文本摘录:
Ubuntu Hibernate休眠
从Ubuntu 21.04 开始,需要采用 Systemd进程管理器 结合内核来实现休眠,原先用户端 uswsusp
已经不再支持。
systemd-hibernate.service
直接激活会提示错误:
systemd-hibernate.service
systemctl enable systemd-hibernate.service
提示报错:
systemd-hibernate.service
报错The unit files have no installation config (WantedBy=, RequiredBy=, Also=,
Alias= settings in the [Install] section, and DefaultInstance= for template
units). This means they are not meant to be enabled using systemctl.
Possible reasons for having this kind of units are:
• A unit may be statically enabled by being symlinked from another unit's
.wants/ or .requires/ directory.
• A unit's purpose may be to act as a helper for some other unit which has
a requirement dependency on it.

[数据源条目]
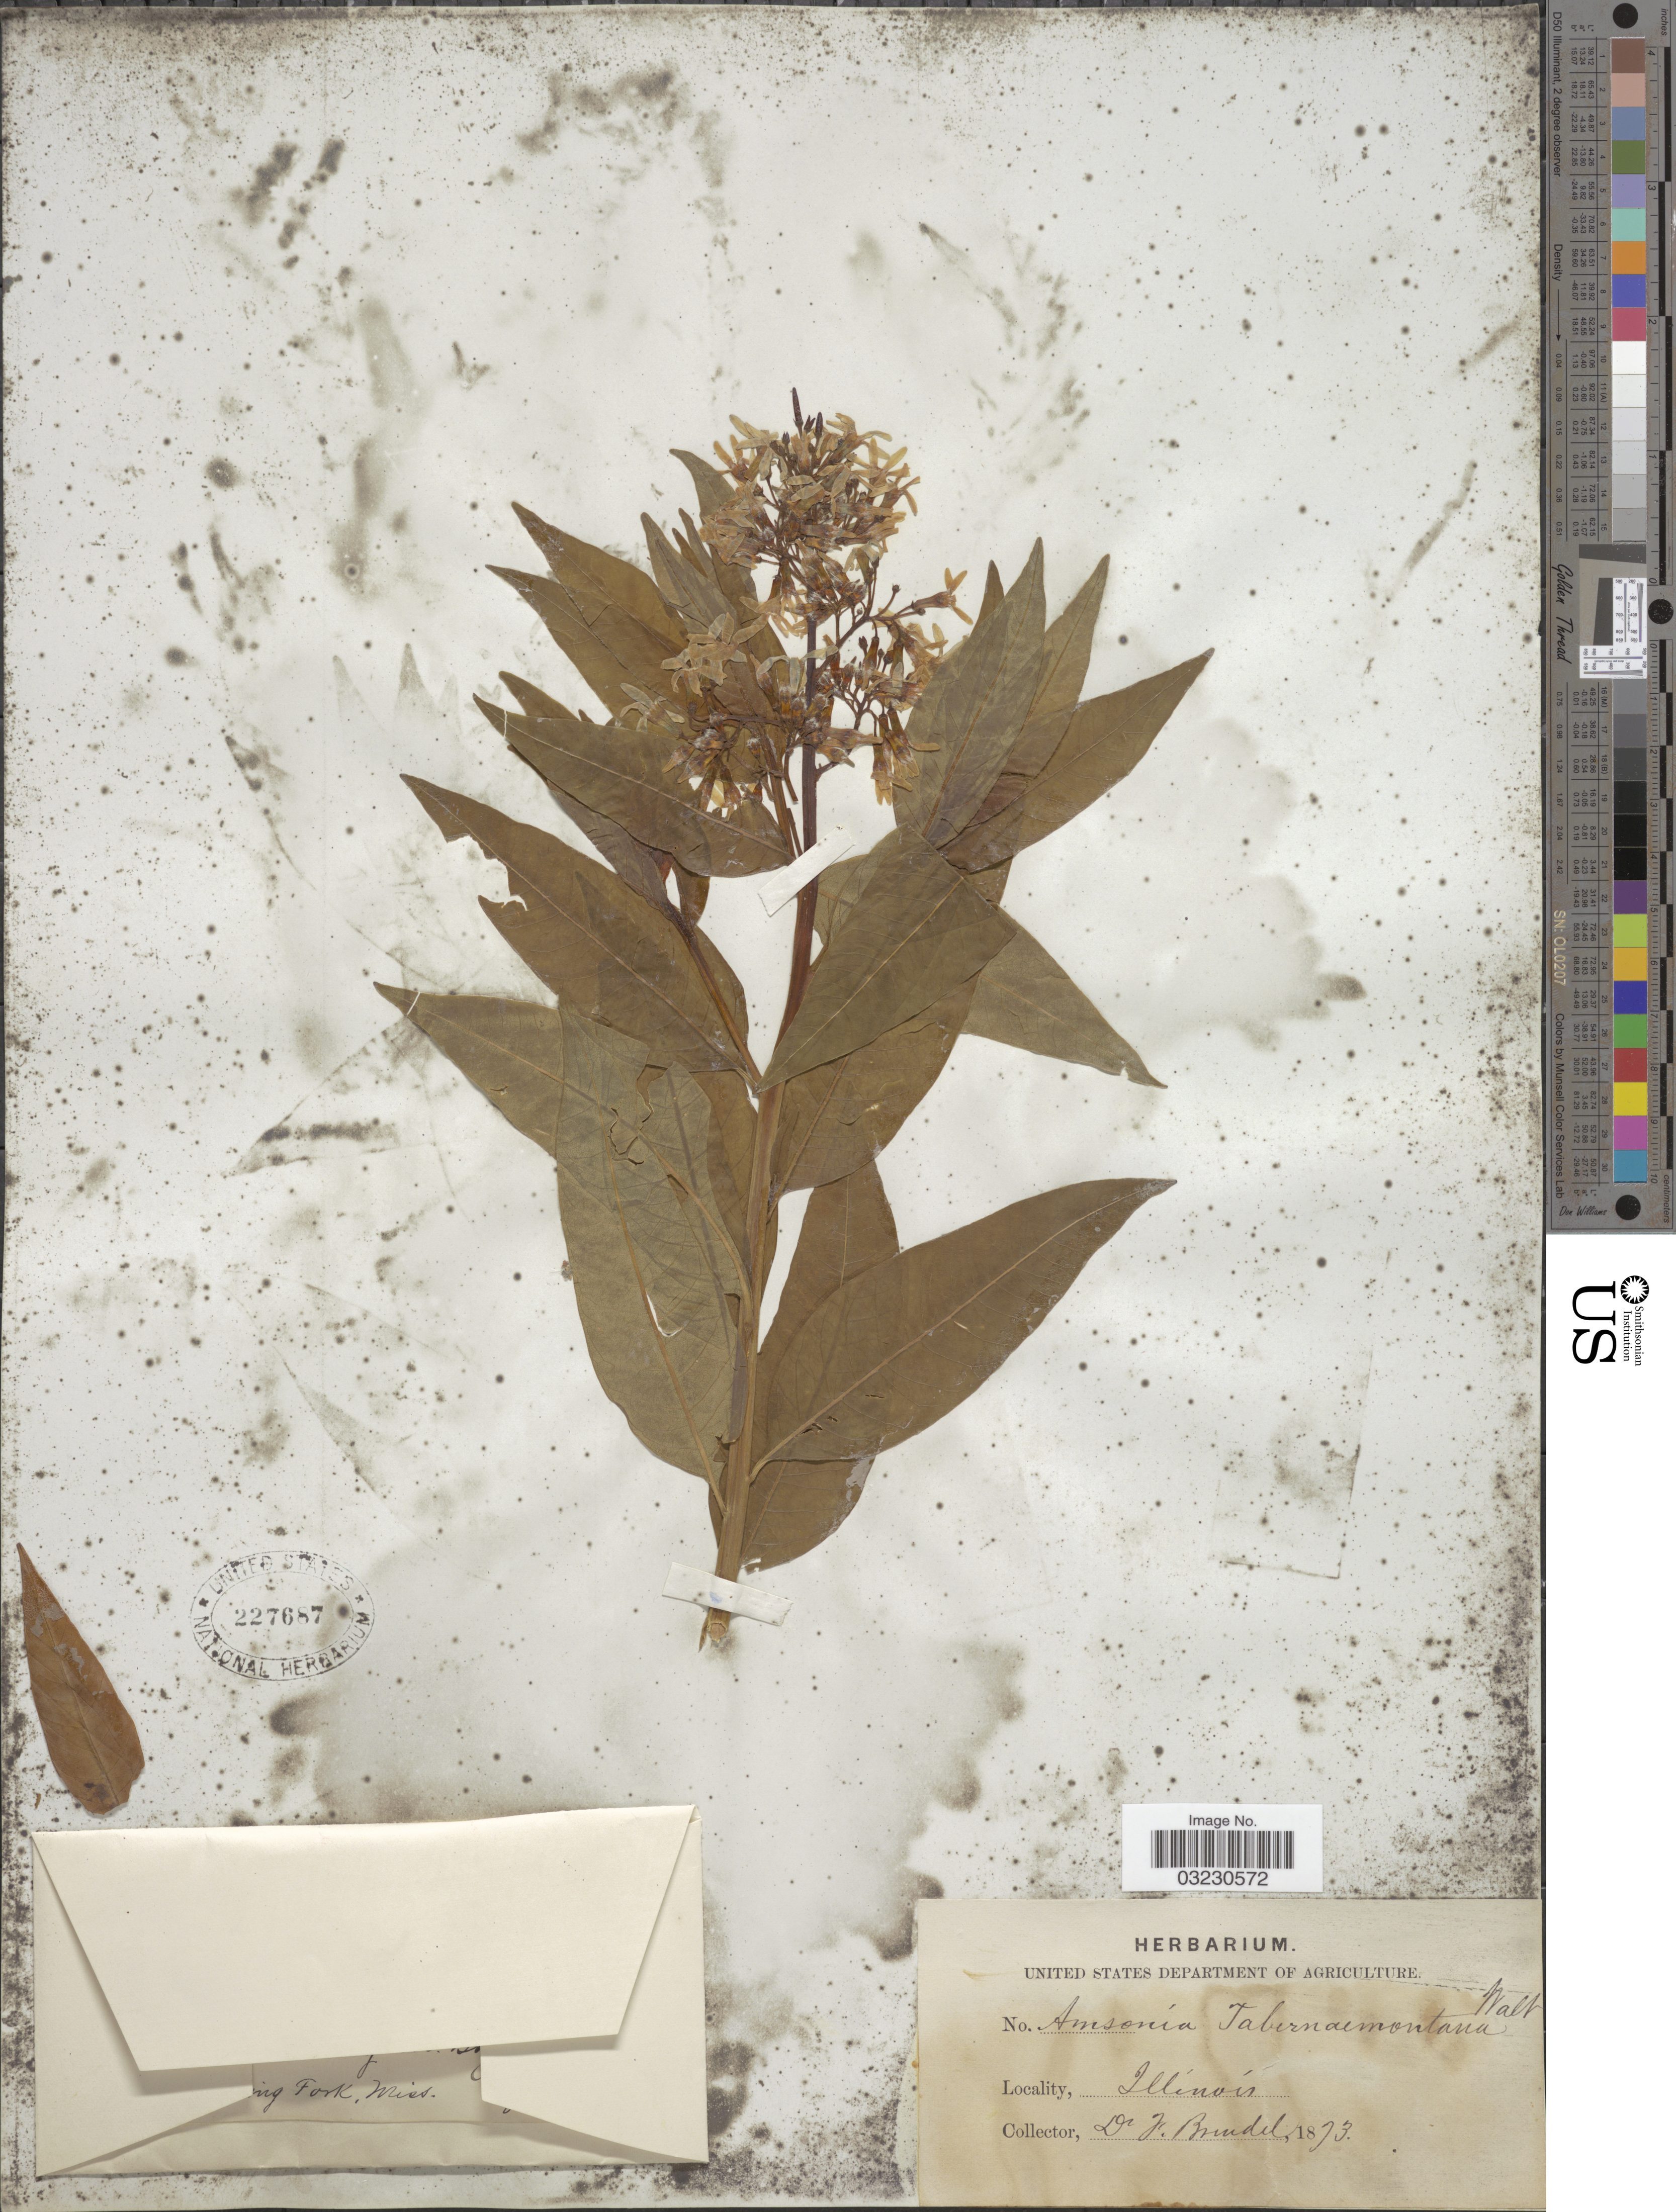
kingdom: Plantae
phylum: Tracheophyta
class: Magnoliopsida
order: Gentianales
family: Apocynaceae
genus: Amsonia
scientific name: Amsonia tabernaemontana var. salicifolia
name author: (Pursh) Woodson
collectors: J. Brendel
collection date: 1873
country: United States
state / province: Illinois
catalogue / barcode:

待做练习:
[A] 请将Ubuntu休眠这段摘录中从“Possible reasons for”一直到“or .requires/ directory.”的部分重写一遍，并把其中的“directory”换成“folder”。
[B] 根据Ubuntu休眠这段摘录回答下列问题：
(i) 从Ubuntu的哪个版本开始，需要采用Systemd进程管理器结合内核来实现休眠？
(ii) 原先用于休眠的哪个用户端工具已经不再支持？
(iii) 摘录中用来启用systemd-hibernate.service的命令是什么？

各题答案:
[A]
Possible reasons for having this kind of units are:
• A unit may be statically enabled by being symlinked from another unit's
.wants/ or .requires/ folder.

[B]
(i) Ubuntu 21.04。
(ii) uswsusp。
(iii) systemctl enable systemd-hibernate.service。